How Goldman regained its M&A throne
Goldman Sachs didn’t stumble into this position by accident. The bank has systematically leveraged its deep relationships with corporate boards and private equity sponsors to scoop up high-profile advisory mandates.
The firm advised on the $55 billion Electronic Arts take-private deal: one of the largest leveraged buyouts on record, and pocketed a whopping $110 million advisory fee.
It also guided the merger between Fifth Third Bancorp and Comerica, valued at $10.9 billion, which created the ninth-largest bank in America.
These victories aren’t outliers. Goldman has advised on nearly $1.1 trillion in announced M&A volume year to date, outpacing its nearest rival by over $220 billion.
That commanding lead translates directly into advisory fees. The bank is tracking for approximately $4.72 billion in advisory revenue for the full year, a 34 percent jump from 2024.
Financial Times reported this projection in November, making clear that Goldman is on pace for its best M&A performance in roughly 24 years.
The surge in deal flow also reflects structural forces beyond Goldman’s reach. Mega-deals are back in fashion.

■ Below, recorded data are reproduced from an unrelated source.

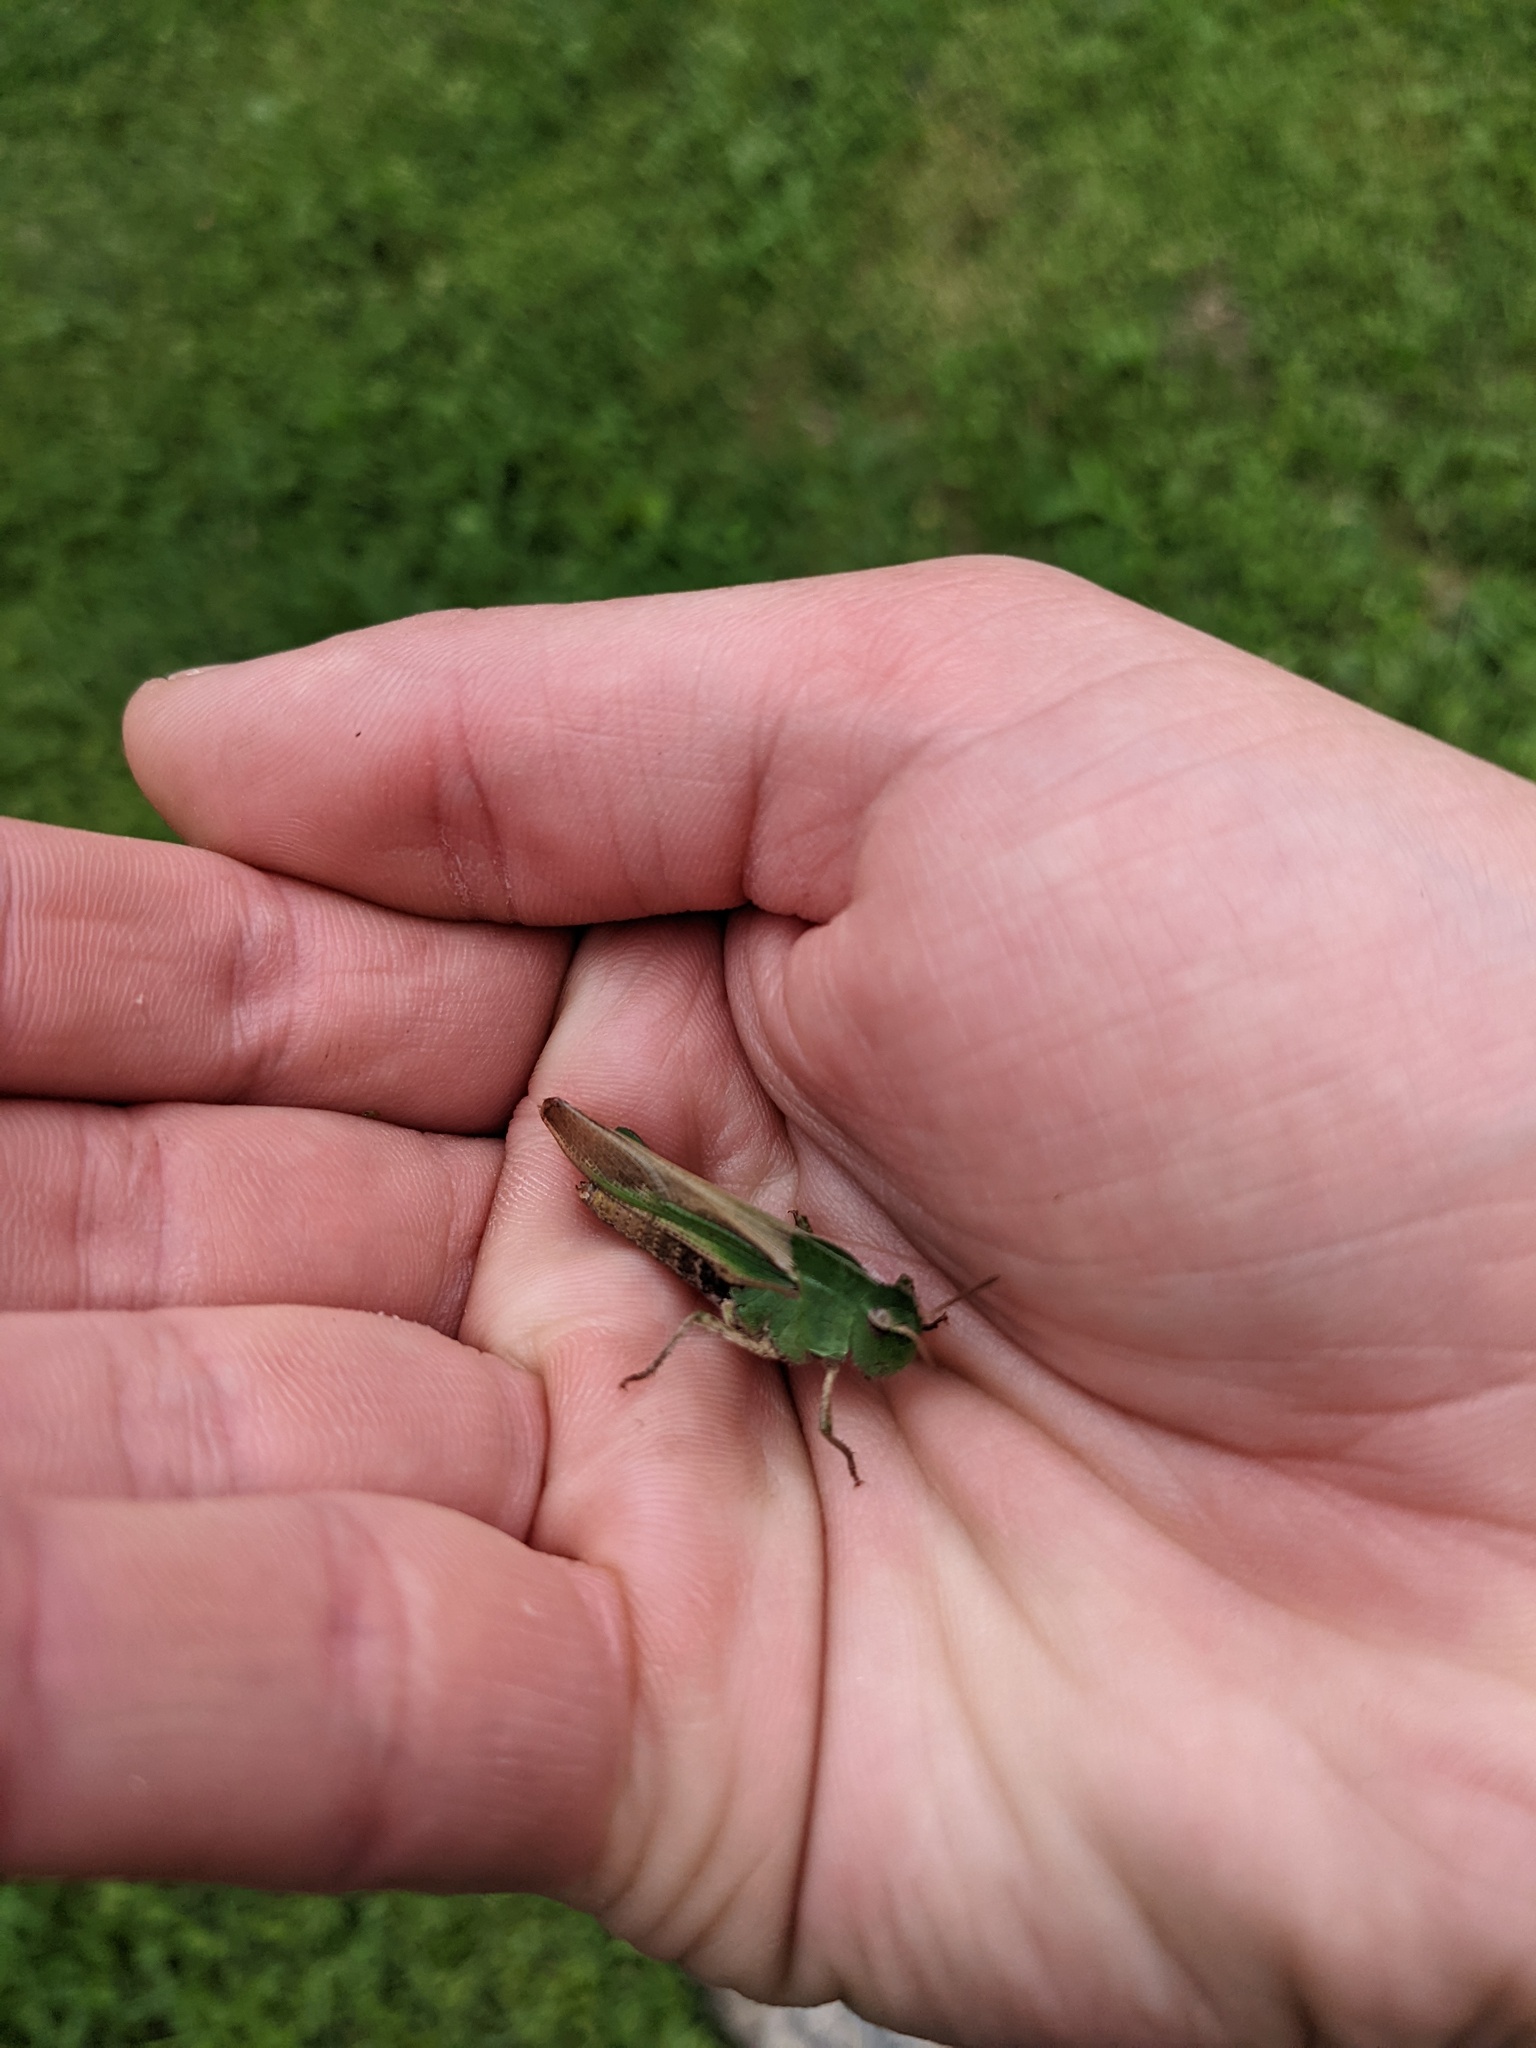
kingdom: Animalia
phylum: Arthropoda
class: Insecta
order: Orthoptera
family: Acrididae
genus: Chortophaga
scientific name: Chortophaga viridifasciata
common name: Green-striped grasshopper
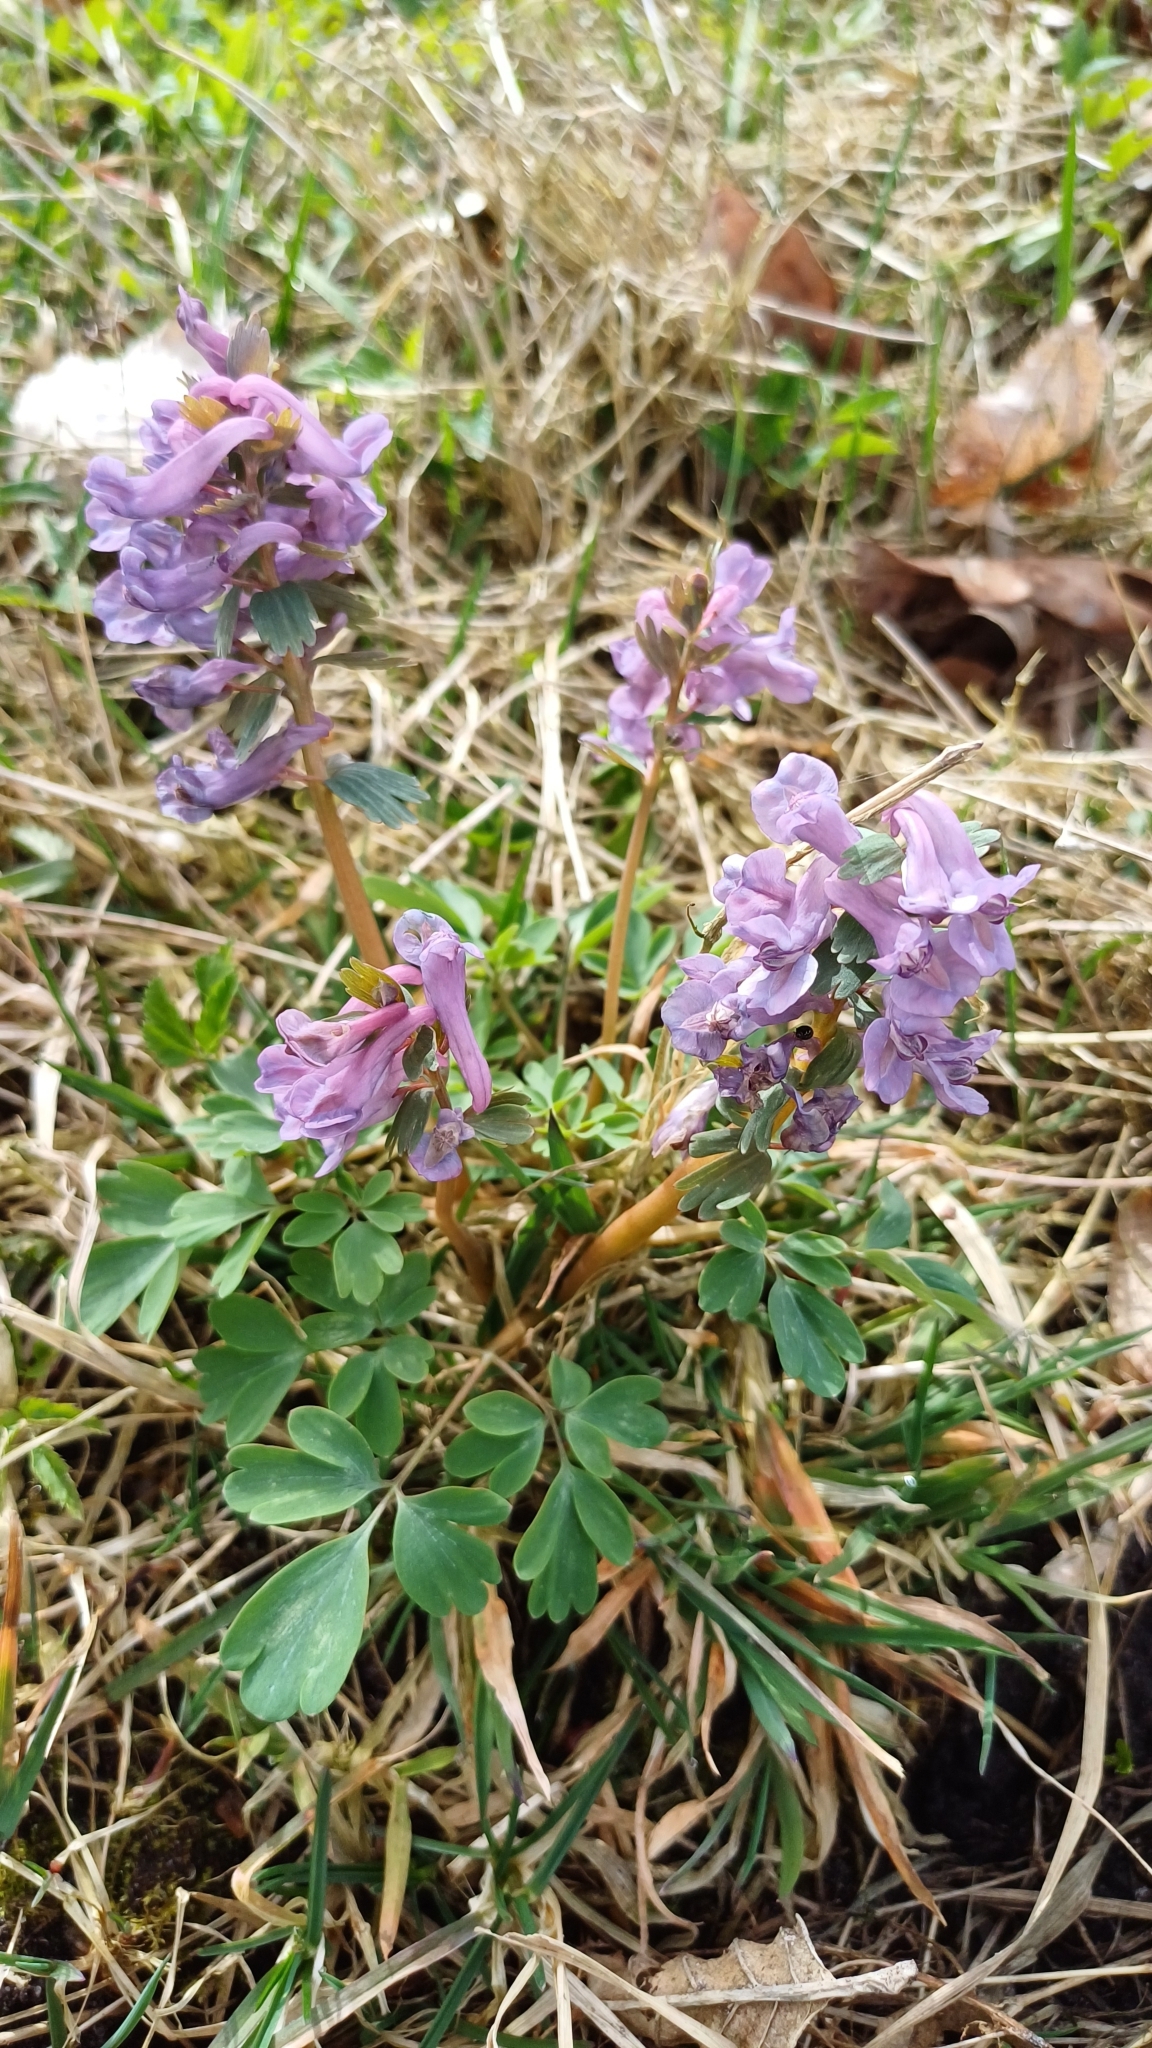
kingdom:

The number of transactions valued at $10 billion or more rose 26 percent year-over-year globally, with even more impressive gains in Europe, where billion-plus deals jumped 43 percent.
Technology companies are pursuing AI-driven consolidations. Pharmaceutical firms are hunting for scale.
Energy companies are reshaping portfolios. And private equity sponsors, energized by falling financing costs and improved exit prospects, are aggressively deploying capital again.
Why this cycle could sustain Goldman’s dominance
What makes Goldman’s position so powerful right now is the sheer momentum behind advisory demand.
While equity and debt underwriting have become more commoditized, squeezed by automation, tighter spreads, and online trading, true M&A advisory is still a high-touch business.
It runs on trust, judgment, and relationships. When companies are weighing billion-dollar moves, they want people in the room who can navigate complexity and speak with authority.
Goldman fits that bill: global reach, deep sector benches, technical muscle, and a long history of getting deals over the line.
And the macro backdrop is finally breaking in its favor. CEO confidence is creeping back after months of hand-wringing over tariffs and shifting regulatory signals.
The expectation that the new US administration will lean more business-friendly is nudging companies away from defensive belt-tightening and toward growth-first thinking.
That mindset feeds deal appetite.
Goldman’s own client survey underlines the shift. Nearly half of the respondents pointed to “strategic growth” and “adding new capabilities” as their main M&A motivations going into 2025.
Goldman is also gaining ground at a moment when its closest competitors aren’t firing on all cylinders.
JPMorgan is well behind on deal value. Morgan Stanley has had a strong run in equity underwriting, but it hasn’t matched Goldman’s pace on pure advisory mandates.
If the current trajectory holds, advisory fees could climb even higher, potentially marking Goldman’s most dominant stretch since before the financial crisis.
For Wall Street’s most seasoned dealmaker, the momentum is hard to miss.